The company promotes its adherence to Biblical values and standards on its website: "We believe that America is great when its people are good. This goodness has been based on Biblical standards throughout our history, and we will strive to follow those morals."
Trijicon officials say the markings, which refer to specific passages, are not illegal. The company said the practice began under its founder, Glyn Bindon, who was killed in a 2003 plane crash.
George Foreman Cooking - The former heavyweight boxer became an ordained minister after a religious experience in 1977 and continues to share his religious experiences in the media and on Christian television today. His product empire has grown from the George Foreman Grill into other products, including cookbooks, home and car cleaning products, vitamins and supplements, and personal care products.

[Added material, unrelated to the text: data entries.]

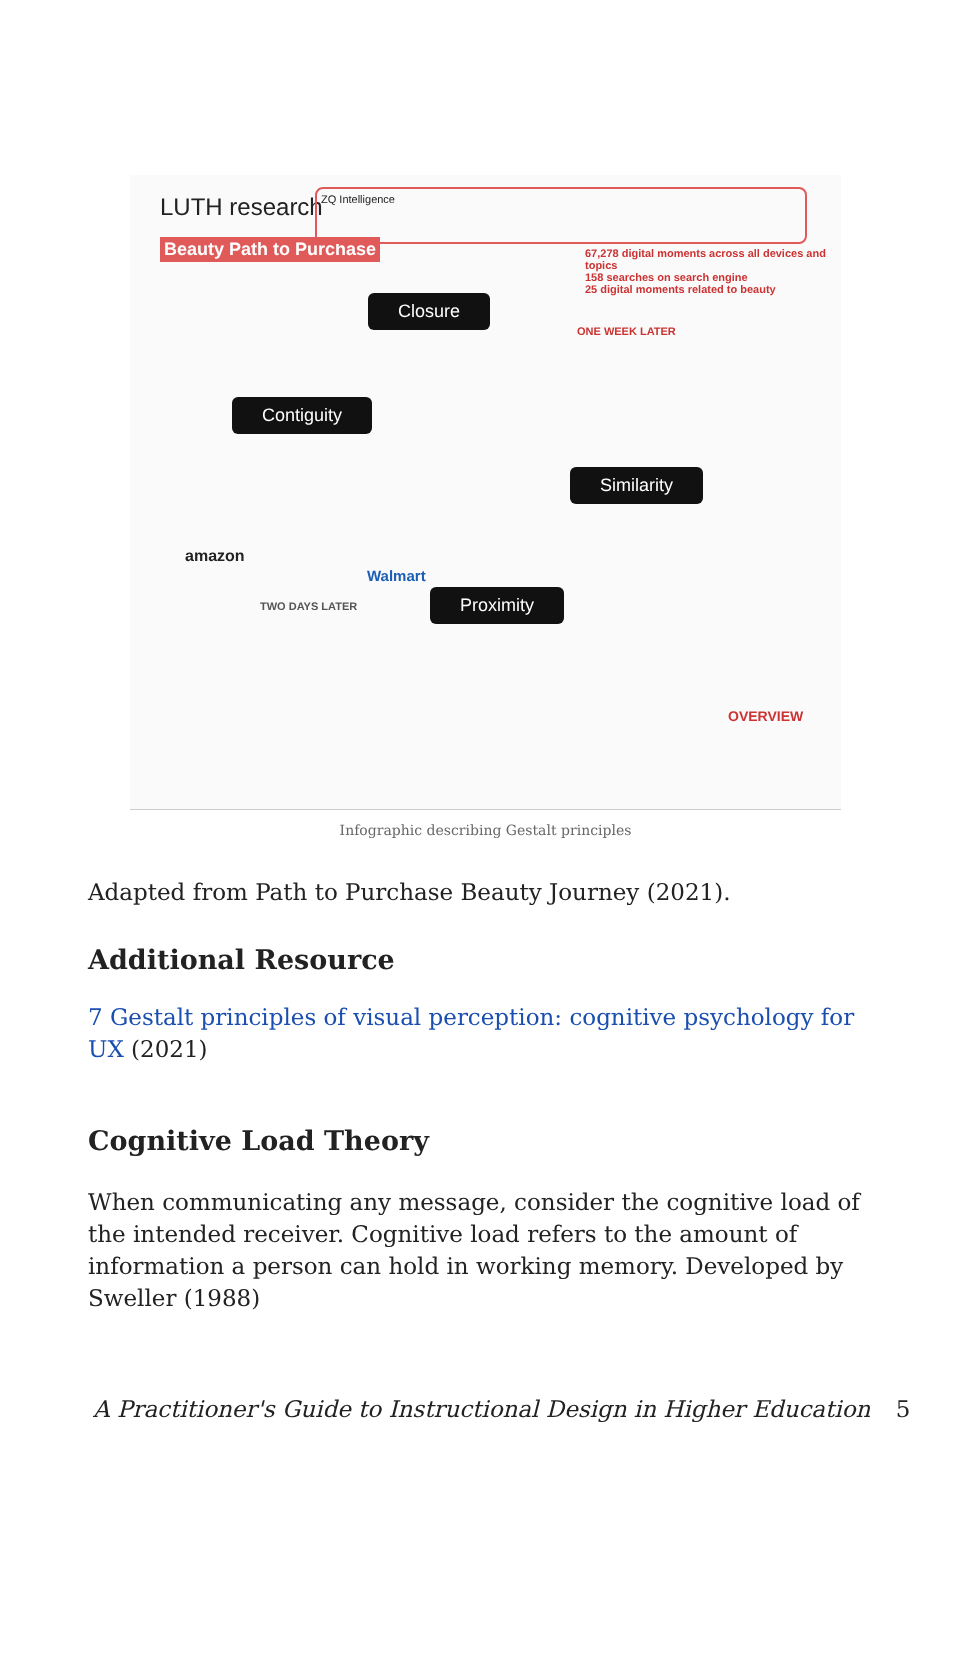LUTH research
Beauty Path to Purchase
ZQ Intelligence
67,278 digital moments across all devices and topics
158 searches on search engine
25 digital moments related to beauty
ONE WEEK LATER
Closure
Contiguity
Similarity
Proximity
TWO DAYS LATER
amazon
Walmart
OVERVIEW
Infographic describing Gestalt principles
Adapted from Path to Purchase Beauty Journey (2021).
Additional Resource
7 Gestalt principles of visual perception: cognitive psychology for UX (2021)
Cognitive Load Theory
When communicating any message, consider the cognitive load of the intended receiver. Cognitive load refers to the amount of information a person can hold in working memory. Developed by Sweller (1988)
A Practitioner's Guide to Instructional Design in Higher Education 5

H.E.B. - Founder of Texas and Mexico supermarket chain H.E.B., Howard E. Butt Jr., is the voice of "The High Calling of Our Daily Work," a 60-second series of religious radio spots that airs on more than 2,000 radio stations across the nation. Butt, an early board member of the Billy Graham Evangelistic Association, is also the author of several Christian books including "Renewing America's Soul." Until 1976, H.E.B. stores notably remained closed on Sundays and prohibited the sales of alcohol.
Curves - Curves founder Gary Heavin is a born-again Christian who's staunch political conservatism and support of anti-abortion causes has cost the women's fitness chain some memberships, according to a 2004 interview with the Houston Chronicle.